Python Project: Markov Decision Processes: policies, rewards and values, value iteration and Reinforcement Learning: TD/Q Learning, Exploration and Approximation Reinforcement Learning Project:

We implemented Value Iteration and Q-learning, and tested our agents first on GridWorld and later to a simulated robot controller (Crawler) Pacman.

Reinforcement learning: an agent that takes actions on an environment, and the output state and reward from the action are passed back to the agent that took the action.

It is a Markov decision process, non-determininsitic.

You have a set of states with a set of associated actions, and a transition function, a probability of one of the successor outcomes, a model of the dynamics, along with the reward of the associated transition.

Markov means that given the present state, the future and past are independent.

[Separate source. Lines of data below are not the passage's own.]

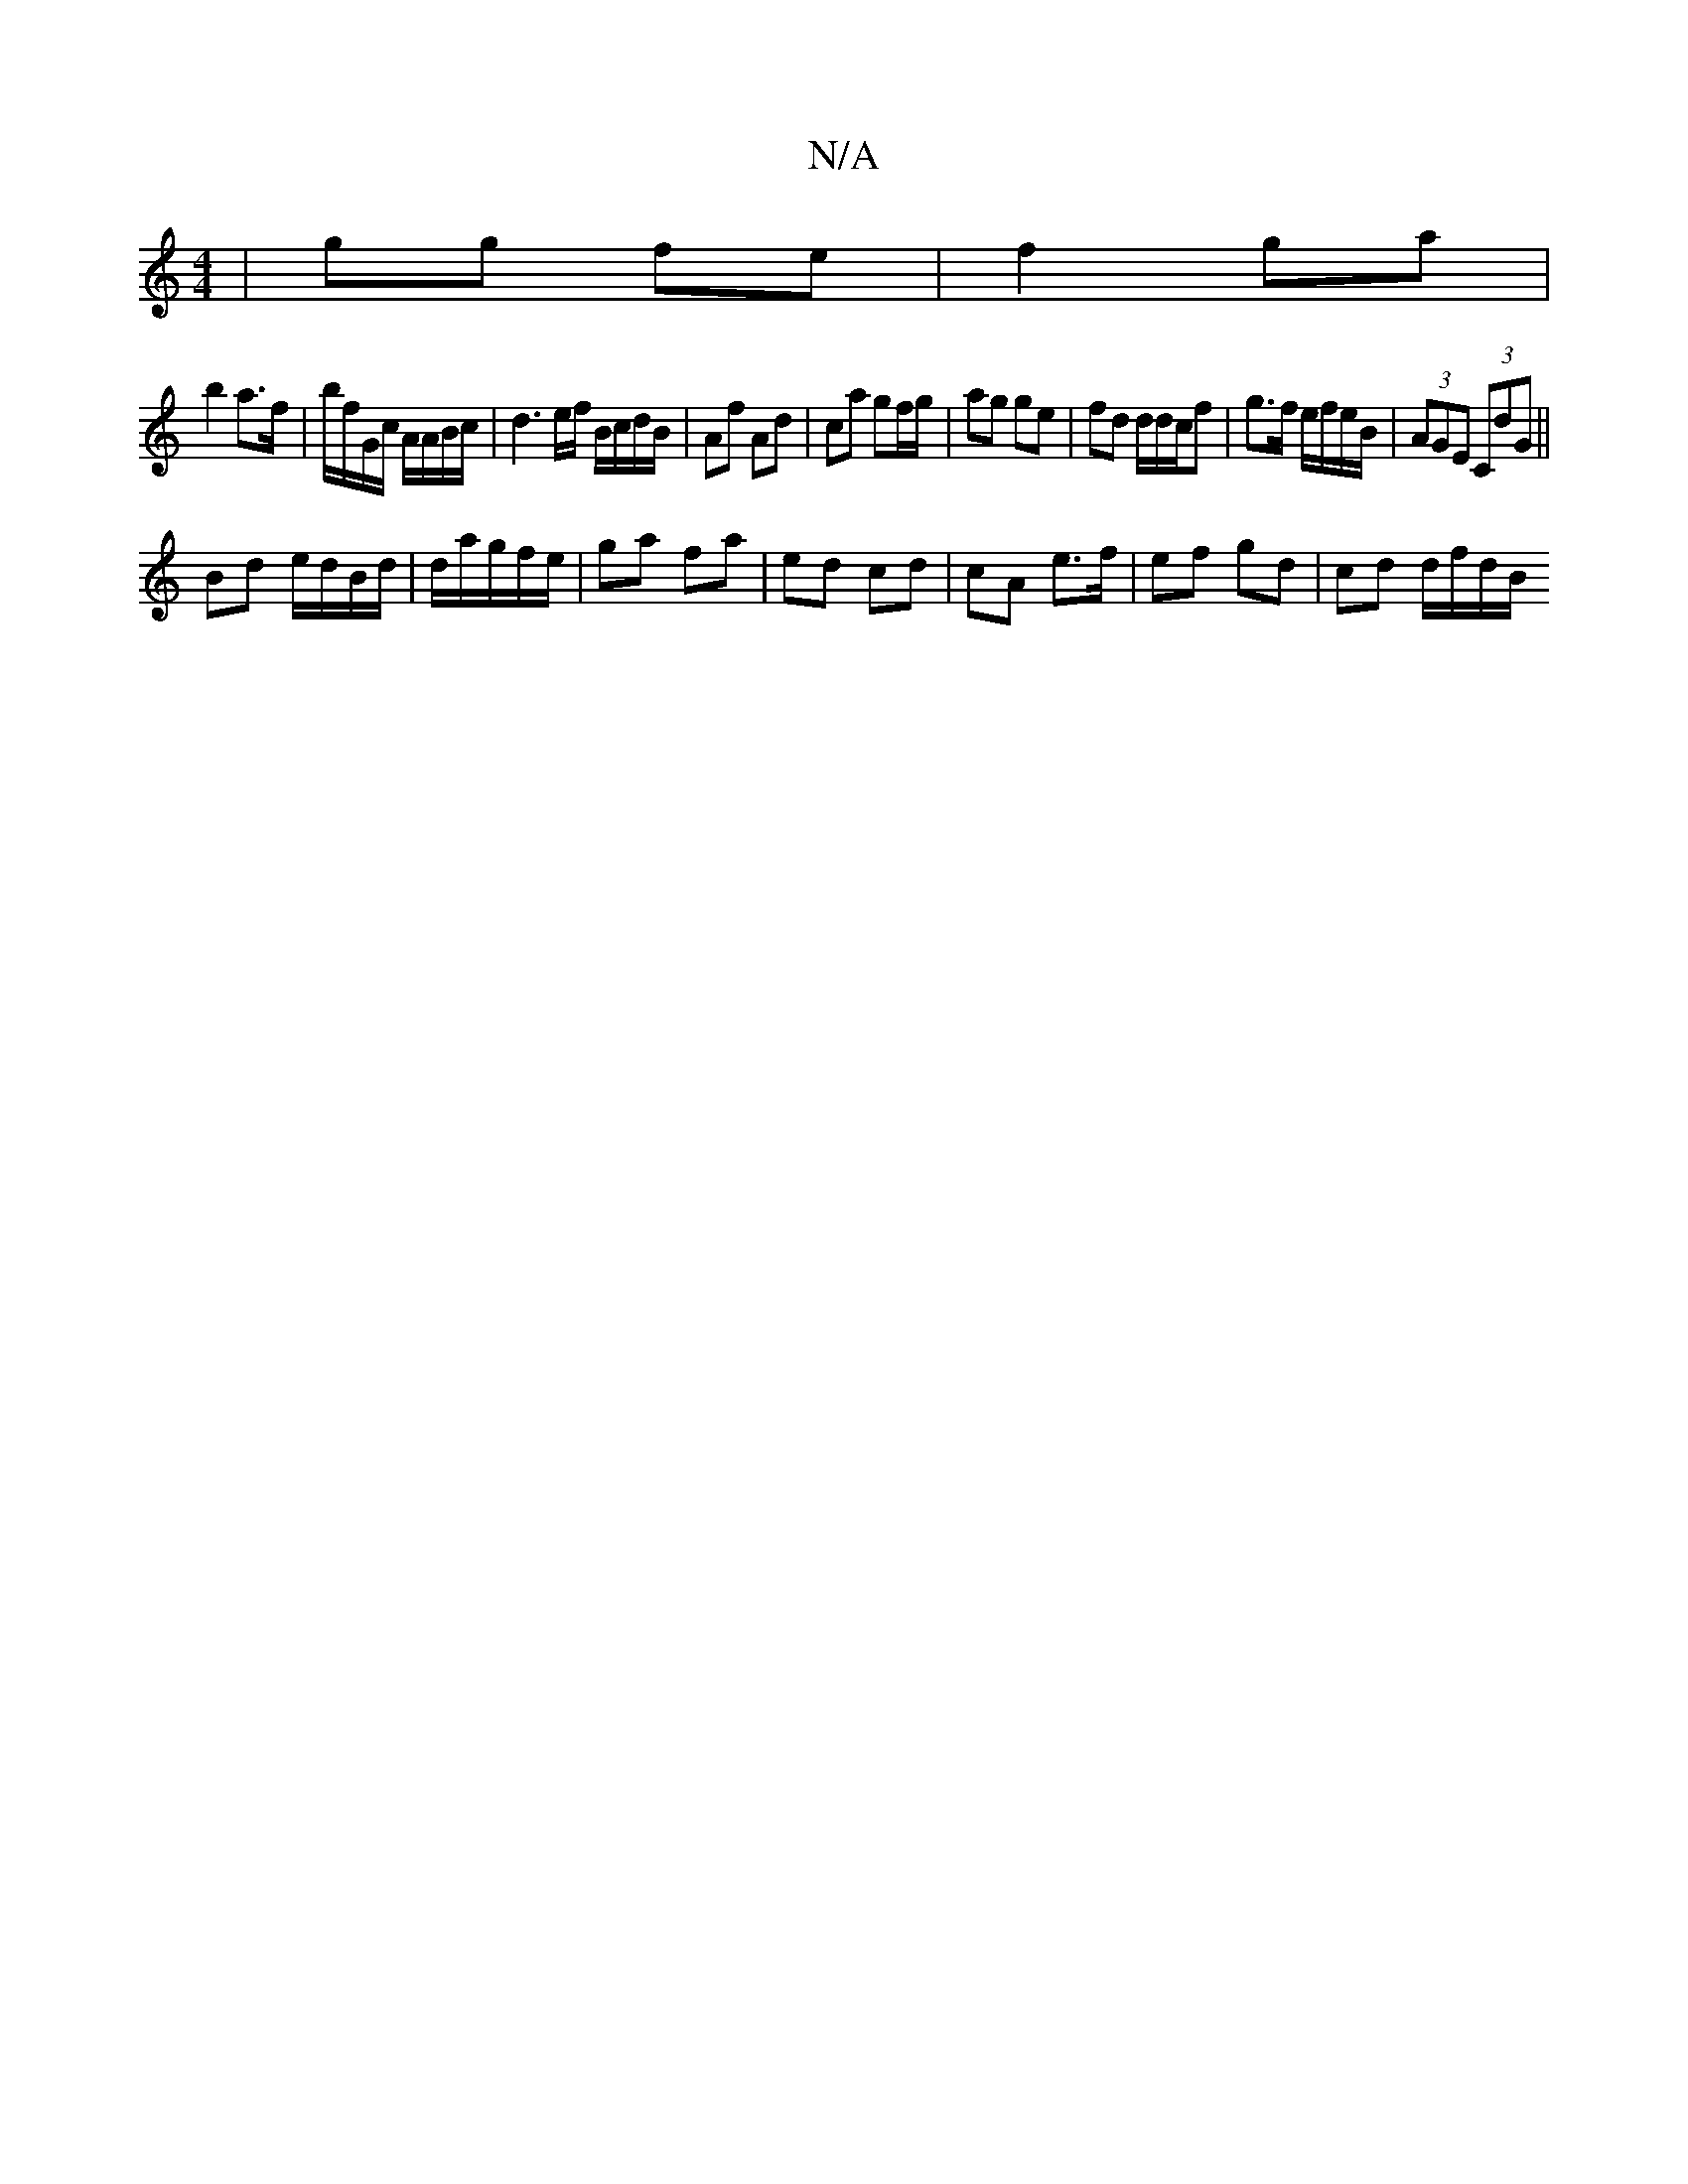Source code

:X:1
T:N/A
M:4/4
R:N/A
K:Cmajor
| gg fe | f2 ga |
b2 a>f | b/f/G/c/ A/A/B/c/ |d3 e/f/ B/c/d/B/ | Af Ad|ca gf/g/|ag ge | fd d/d/c/f | g>f e/f/e/B/ | (3AGE (3CdG ||
Bd e/d/B/d/|d/a/g/f/e/ | ga fa | ed cd | cA e>f | ef gd | cd d/f/d/B/
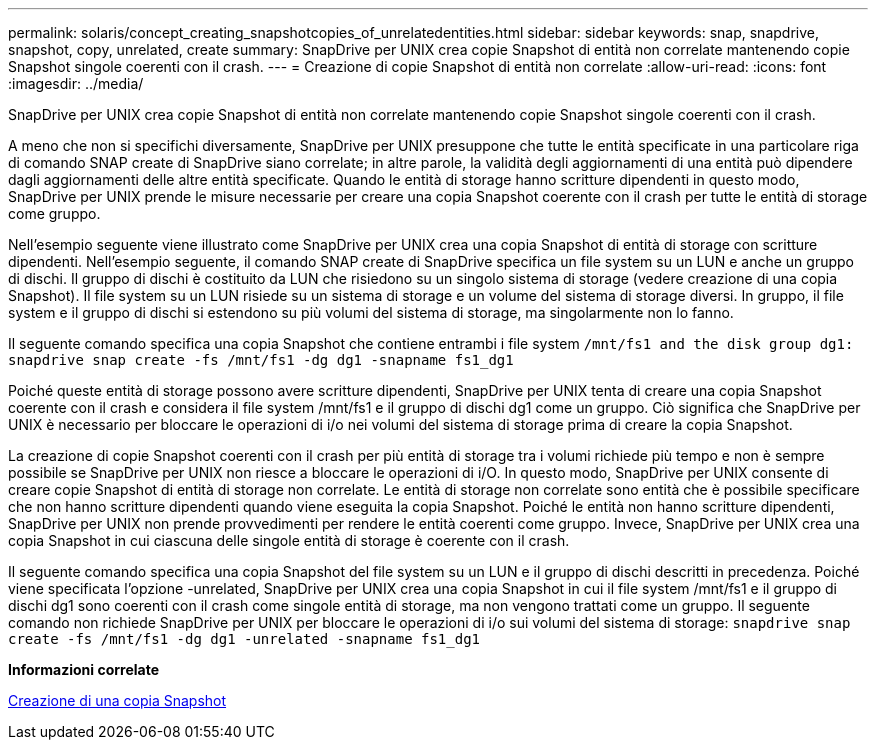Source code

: ---
permalink: solaris/concept_creating_snapshotcopies_of_unrelatedentities.html 
sidebar: sidebar 
keywords: snap, snapdrive, snapshot, copy, unrelated, create 
summary: SnapDrive per UNIX crea copie Snapshot di entità non correlate mantenendo copie Snapshot singole coerenti con il crash. 
---
= Creazione di copie Snapshot di entità non correlate
:allow-uri-read: 
:icons: font
:imagesdir: ../media/


[role="lead"]
SnapDrive per UNIX crea copie Snapshot di entità non correlate mantenendo copie Snapshot singole coerenti con il crash.

A meno che non si specifichi diversamente, SnapDrive per UNIX presuppone che tutte le entità specificate in una particolare riga di comando SNAP create di SnapDrive siano correlate; in altre parole, la validità degli aggiornamenti di una entità può dipendere dagli aggiornamenti delle altre entità specificate. Quando le entità di storage hanno scritture dipendenti in questo modo, SnapDrive per UNIX prende le misure necessarie per creare una copia Snapshot coerente con il crash per tutte le entità di storage come gruppo.

Nell'esempio seguente viene illustrato come SnapDrive per UNIX crea una copia Snapshot di entità di storage con scritture dipendenti. Nell'esempio seguente, il comando SNAP create di SnapDrive specifica un file system su un LUN e anche un gruppo di dischi. Il gruppo di dischi è costituito da LUN che risiedono su un singolo sistema di storage (vedere creazione di una copia Snapshot). Il file system su un LUN risiede su un sistema di storage e un volume del sistema di storage diversi. In gruppo, il file system e il gruppo di dischi si estendono su più volumi del sistema di storage, ma singolarmente non lo fanno.

Il seguente comando specifica una copia Snapshot che contiene entrambi i file system `/mnt/fs1 and the disk group dg1: snapdrive snap create -fs /mnt/fs1 -dg dg1 -snapname fs1_dg1`

Poiché queste entità di storage possono avere scritture dipendenti, SnapDrive per UNIX tenta di creare una copia Snapshot coerente con il crash e considera il file system /mnt/fs1 e il gruppo di dischi dg1 come un gruppo. Ciò significa che SnapDrive per UNIX è necessario per bloccare le operazioni di i/o nei volumi del sistema di storage prima di creare la copia Snapshot.

La creazione di copie Snapshot coerenti con il crash per più entità di storage tra i volumi richiede più tempo e non è sempre possibile se SnapDrive per UNIX non riesce a bloccare le operazioni di i/O. In questo modo, SnapDrive per UNIX consente di creare copie Snapshot di entità di storage non correlate. Le entità di storage non correlate sono entità che è possibile specificare che non hanno scritture dipendenti quando viene eseguita la copia Snapshot. Poiché le entità non hanno scritture dipendenti, SnapDrive per UNIX non prende provvedimenti per rendere le entità coerenti come gruppo. Invece, SnapDrive per UNIX crea una copia Snapshot in cui ciascuna delle singole entità di storage è coerente con il crash.

Il seguente comando specifica una copia Snapshot del file system su un LUN e il gruppo di dischi descritti in precedenza. Poiché viene specificata l'opzione -unrelated, SnapDrive per UNIX crea una copia Snapshot in cui il file system /mnt/fs1 e il gruppo di dischi dg1 sono coerenti con il crash come singole entità di storage, ma non vengono trattati come un gruppo. Il seguente comando non richiede SnapDrive per UNIX per bloccare le operazioni di i/o sui volumi del sistema di storage: `snapdrive snap create -fs /mnt/fs1 -dg dg1 -unrelated -snapname fs1_dg1`

*Informazioni correlate*

xref:task_creating_asnapshot_copy.adoc[Creazione di una copia Snapshot]
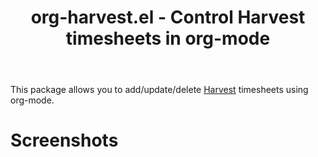 #+title: org-harvest.el - Control Harvest timesheets in org-mode

This package allows you to add/update/delete [[https://www.getharvest.com/][Harvest]] timesheets using org-mode.

* Screenshots
[[./docs/demo.gif]]
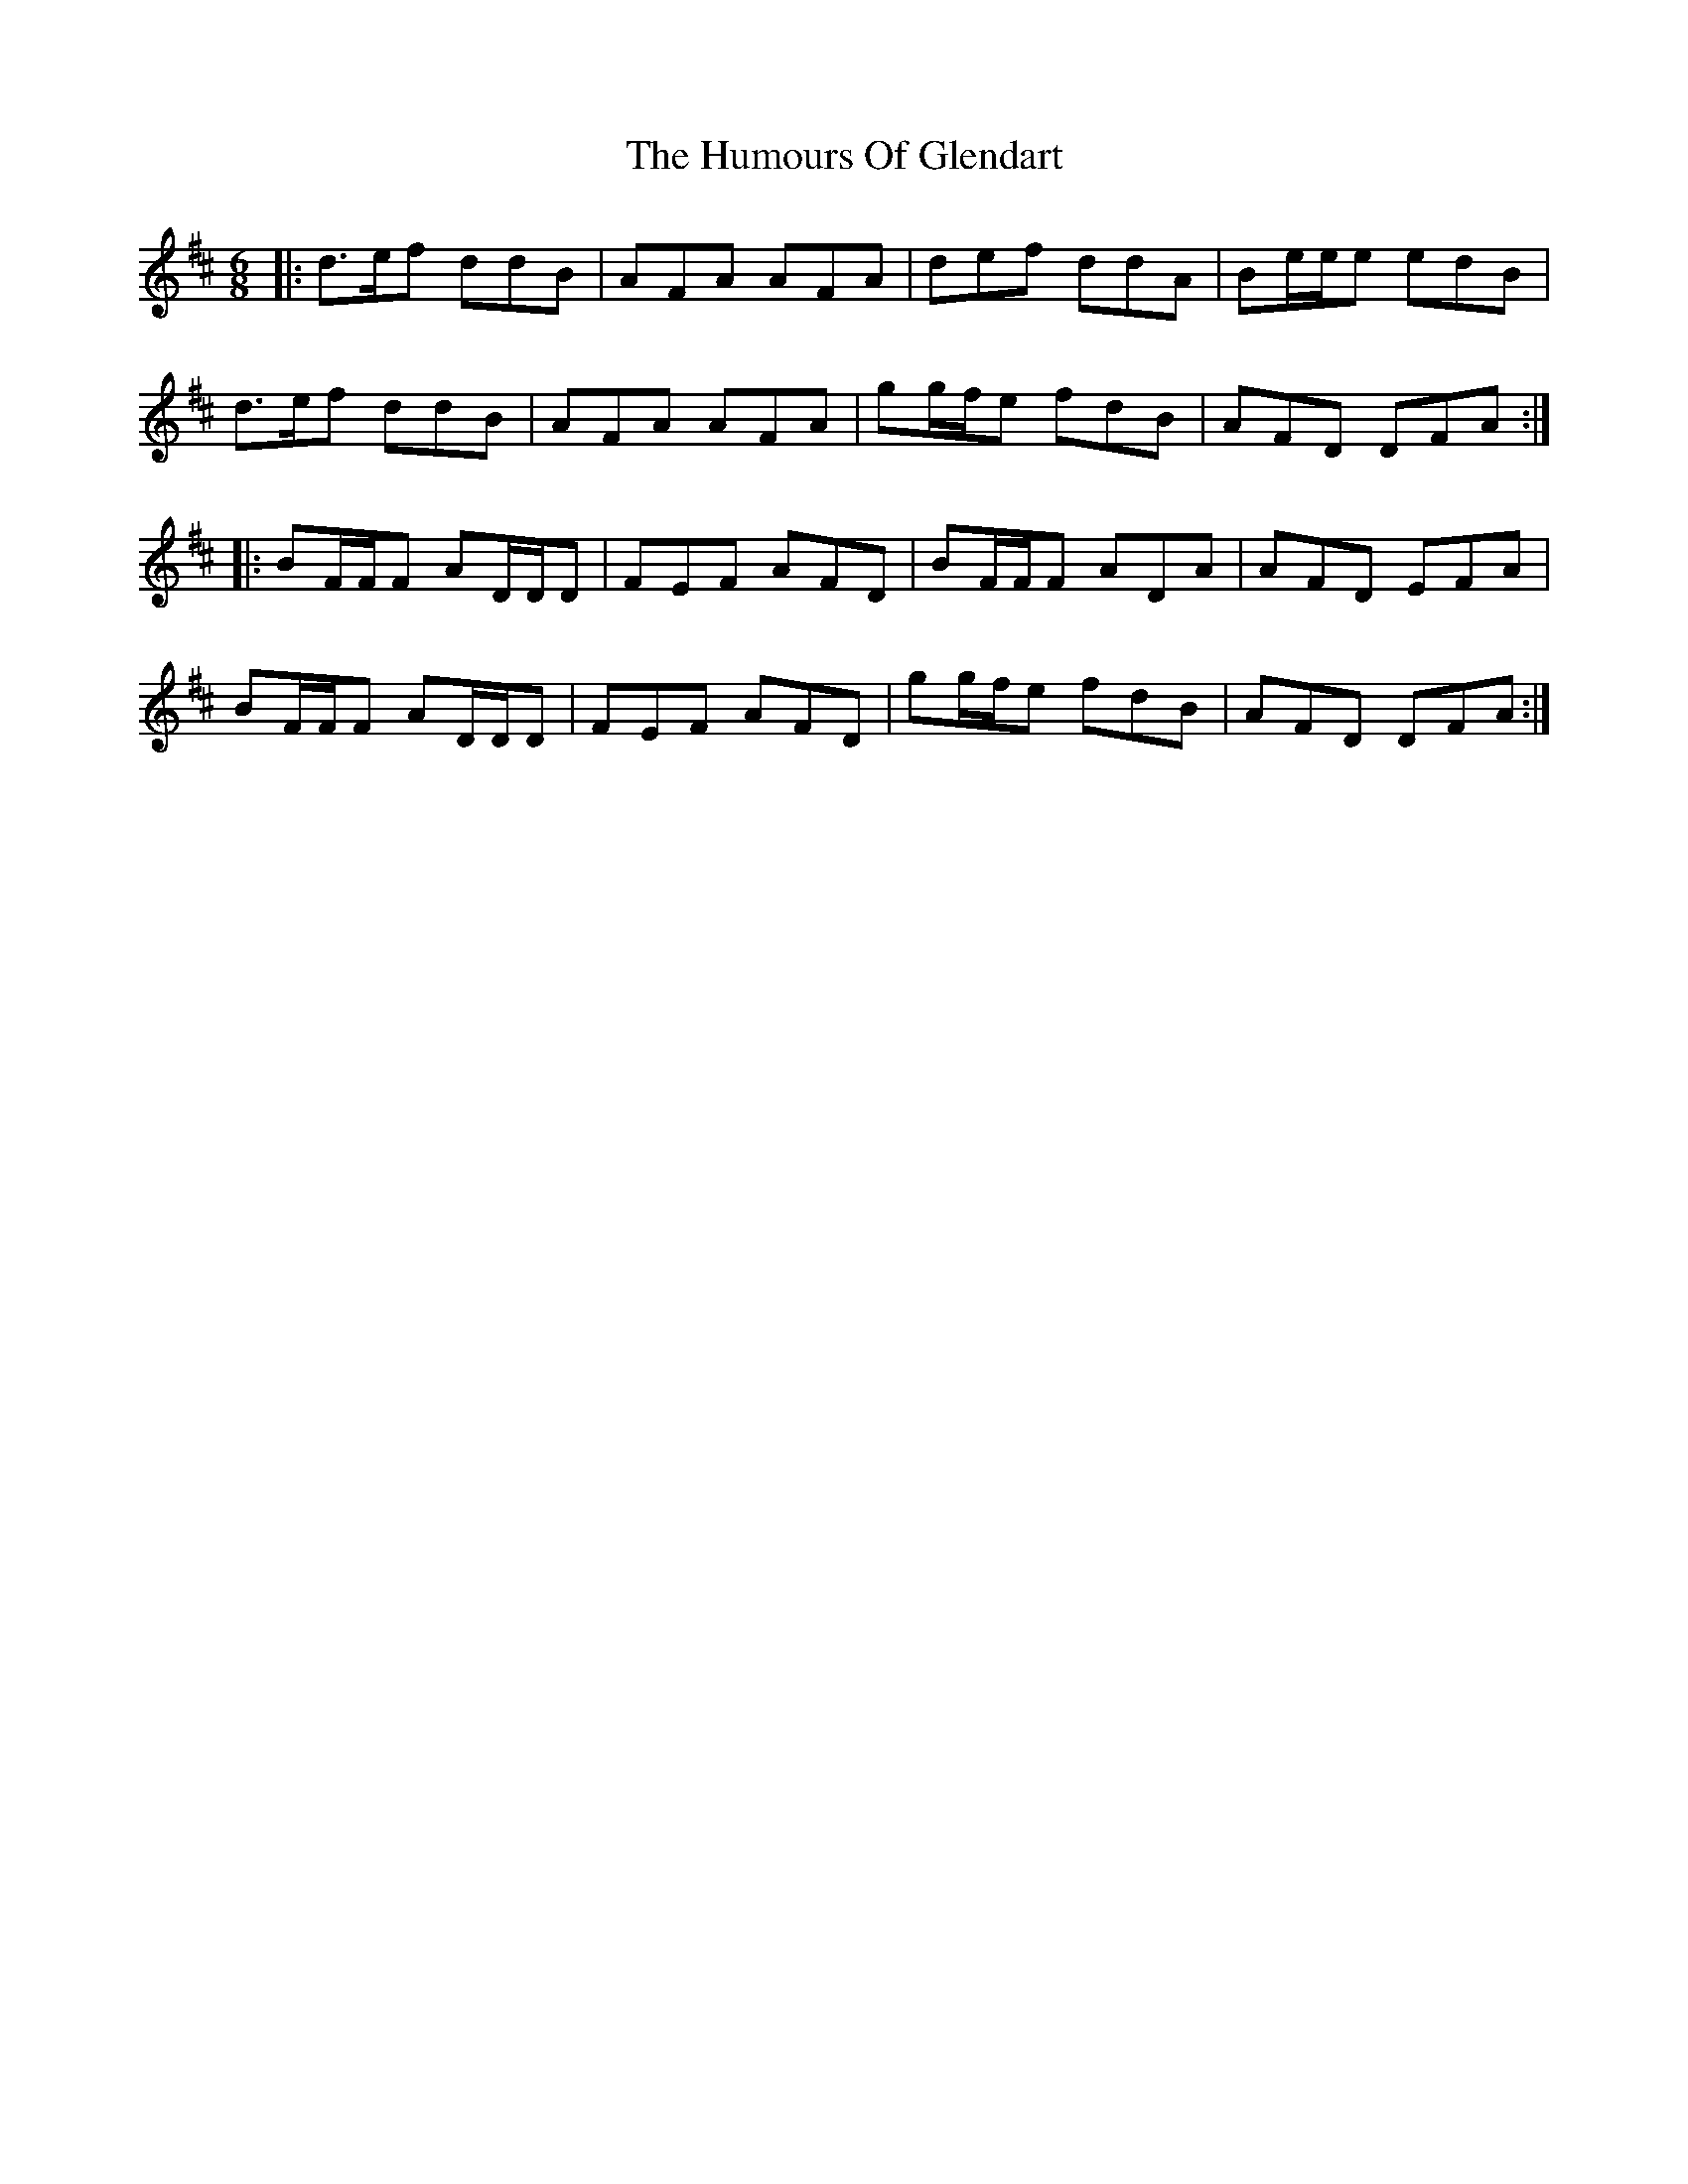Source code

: X: 18194
T: Humours Of Glendart, The
R: jig
M: 6/8
K: Dmajor
|:d3/2e/f ddB|AFA AFA|def ddA|Be/e/e edB|
d3/2e/f ddB|AFA AFA|gg/f/e fdB|AFD DFA:|
|:BF/F/F AD/D/D|FEF AFD|BF/F/F ADA|AFD EFA|
BF/F/F AD/D/D|FEF AFD|gg/f/e fdB|AFD DFA:|

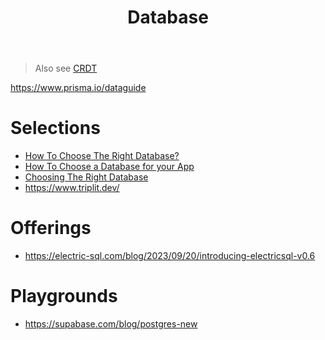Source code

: #+title: Database

#+begin_quote
Also see [[./crdt.org][CRDT]]
#+end_quote

https://www.prisma.io/dataguide

* Selections
- [[https://www.youtube.com/watch?v=kkeFE6iRfMM][How To Choose The Right Database?]]
- [[https://www.youtube.com/watch?v=xGCm_cLxets][How To Choose a Database for your App]]
- [[https://www.youtube.com/watch?v=Rk0h7Jd1WGQ][Choosing The Right Database]]
- https://www.triplit.dev/

* Offerings
- https://electric-sql.com/blog/2023/09/20/introducing-electricsql-v0.6

* Playgrounds
- https://supabase.com/blog/postgres-new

For decision processes, Markov means action outcomes depend only on the current state, just like search, where the successor function could only depend on the current state and not its history.

Deterministic single agent search problems: wanted an optimal plan, or sequence of actions, start to goal.

For Markov Decision processes, we want an optimal policy for each state.

The idea was to create a Pacman that could learn from his environment.

Once Pacman was done training, he should win very reliably in test games, since now he is exploiting his learned policy.

This worked for small but not medium grids.

To correct this, we had to implement a q learning agent that learns weights for features of states, where many states might share the same features.

Approximate q learning assumes the existence of a feature function over state and action pairs.

Approximate-q-agent uses the an extractor to assign a single feature to every (game state,action) pair.

Even much larger layouts should be no problem for approximate-q-learning agent.

We then had a learning Pacman agent for small, medium or large grids.